In full and word for word, copy the listing; no pictures belong in the copy.

·····

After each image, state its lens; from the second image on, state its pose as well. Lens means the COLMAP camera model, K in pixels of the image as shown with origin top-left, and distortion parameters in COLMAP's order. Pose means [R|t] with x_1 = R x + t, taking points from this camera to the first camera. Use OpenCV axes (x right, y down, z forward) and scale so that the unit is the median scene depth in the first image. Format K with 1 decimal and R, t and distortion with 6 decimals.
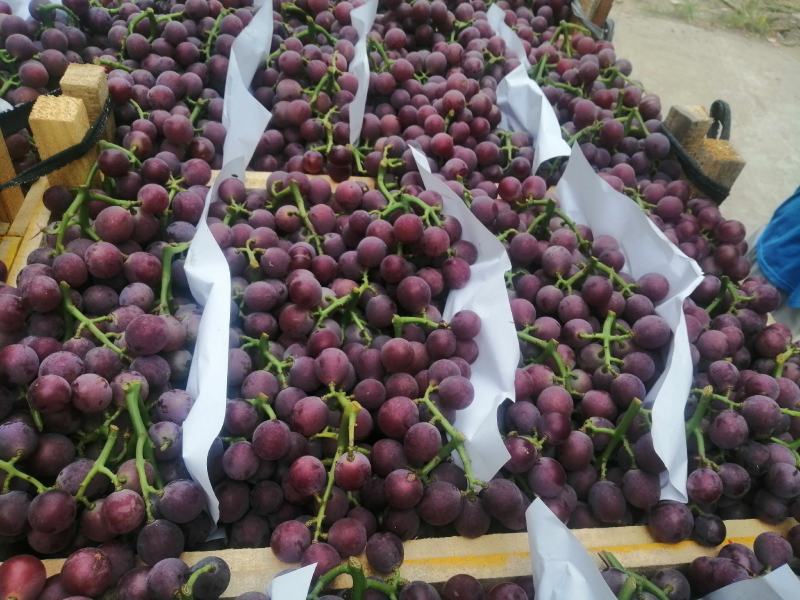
lens RADIAL K [[635.1, 0, 405.9], [0, 635.1, 294.4], [0, 0, 1]] dist [0.017923, -0.054398]
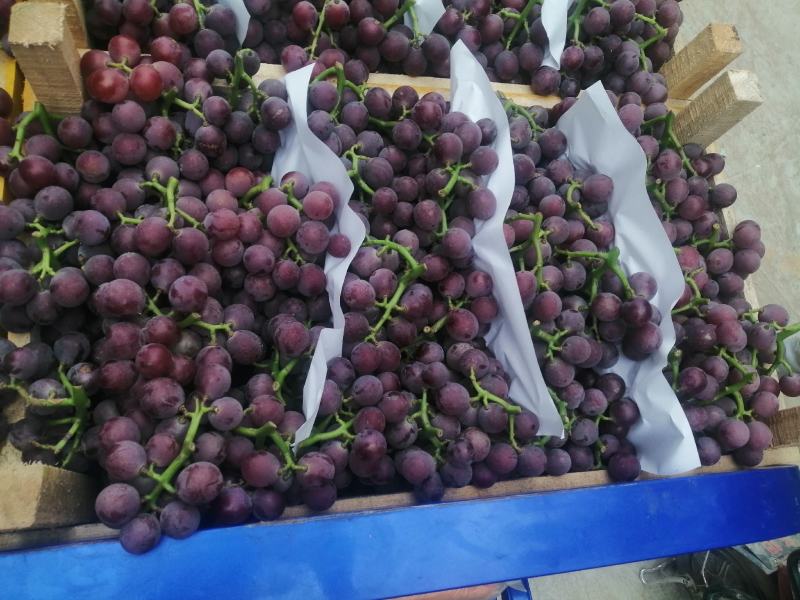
lens RADIAL K [[635.1, 0, 401.9], [0, 635.1, 302.4], [0, 0, 1]] dist [0.017923, -0.054398]
pose [[0.993614, 0.052322, 0.099963, -0.034823], [-0.090671, 0.897569, 0.431450, 0.167551], [-0.067150, -0.437758, 0.896582, -0.442325]]
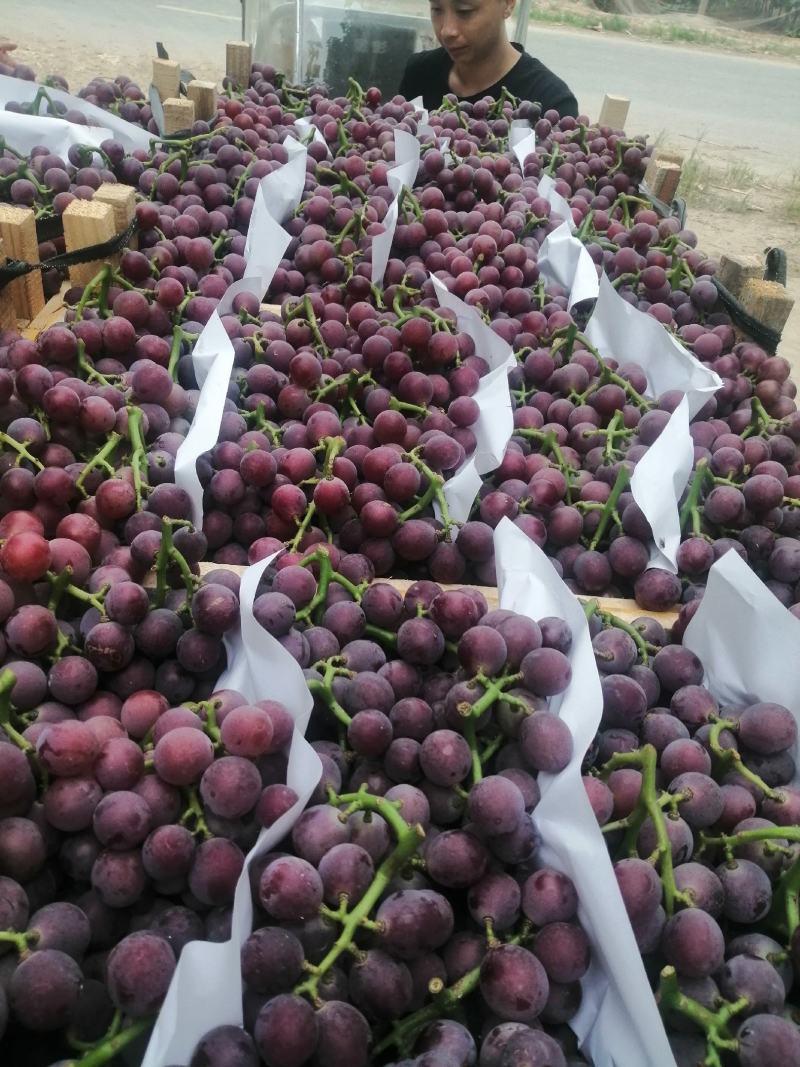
lens RADIAL K [[847.1, 0, 392.7], [0, 847.1, 541.3], [0, 0, 1]] dist [0.017923, -0.054398]
pose [[0.993177, 0.053274, -0.103736, 0.118858], [-0.066589, 0.989348, -0.129449, 0.382291], [0.095735, 0.135474, 0.986145, -0.249383]]
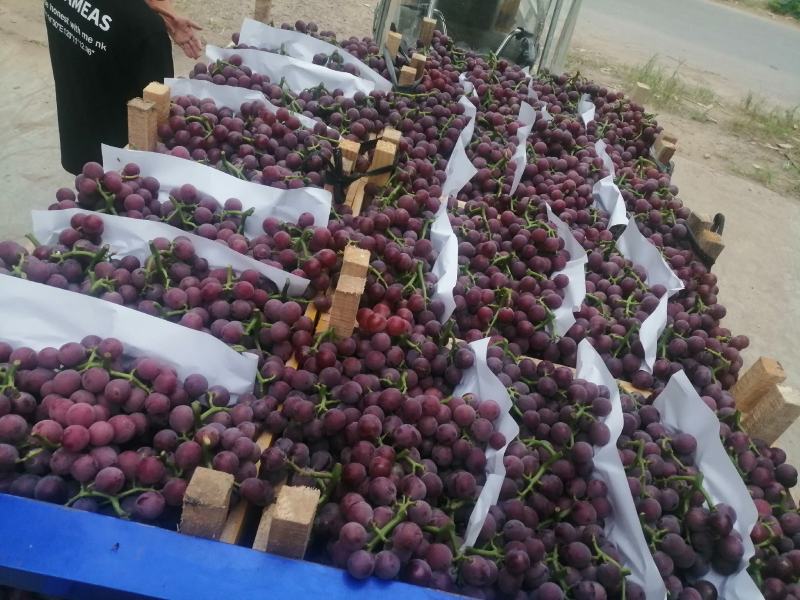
lens RADIAL K [[635.1, 0, 396.8], [0, 635.1, 301.9], [0, 0, 1]] dist [0.017923, -0.054398]
pose [[0.970891, 0.212424, -0.110667, -0.164979], [-0.225799, 0.965860, -0.127000, 0.450290], [0.079912, 0.148292, 0.985710, -0.976303]]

·····

**EXERCISE OUTPUT**:
After each image, state its lens; from the second image on, state its pose as well. Lens means the COLMAP camera model, K in pixels of the image as shown with origin top-left, and distortion parameters in COLMAP's order. Pose means [R|t] with x_1 = R x + t, taking points from this camera to the first camera. Use OpenCV axes (x right, y down, z forward) and scale so that the unit is the median scene depth in the first image. Format K with 1 decimal and R, t and distortion with 6 decimals.
lens RADIAL K [[635.1, 0, 405.9], [0, 635.1, 294.4], [0, 0, 1]] dist [0.017923, -0.054398]
lens RADIAL K [[635.1, 0, 401.9], [0, 635.1, 302.4], [0, 0, 1]] dist [0.017923, -0.054398]
pose [[0.993614, 0.052322, 0.099963, -0.034823], [-0.090671, 0.897569, 0.431450, 0.167551], [-0.067150, -0.437758, 0.896582, -0.442325]]
lens RADIAL K [[847.1, 0, 392.7], [0, 847.1, 541.3], [0, 0, 1]] dist [0.017923, -0.054398]
pose [[0.993177, 0.053274, -0.103736, 0.118858], [-0.066589, 0.989348, -0.129449, 0.382291], [0.095735, 0.135474, 0.986145, -0.249383]]
lens RADIAL K [[635.1, 0, 396.8], [0, 635.1, 301.9], [0, 0, 1]] dist [0.017923, -0.054398]
pose [[0.970891, 0.212424, -0.110667, -0.164979], [-0.225799, 0.965860, -0.127000, 0.450290], [0.079912, 0.148292, 0.985710, -0.976303]]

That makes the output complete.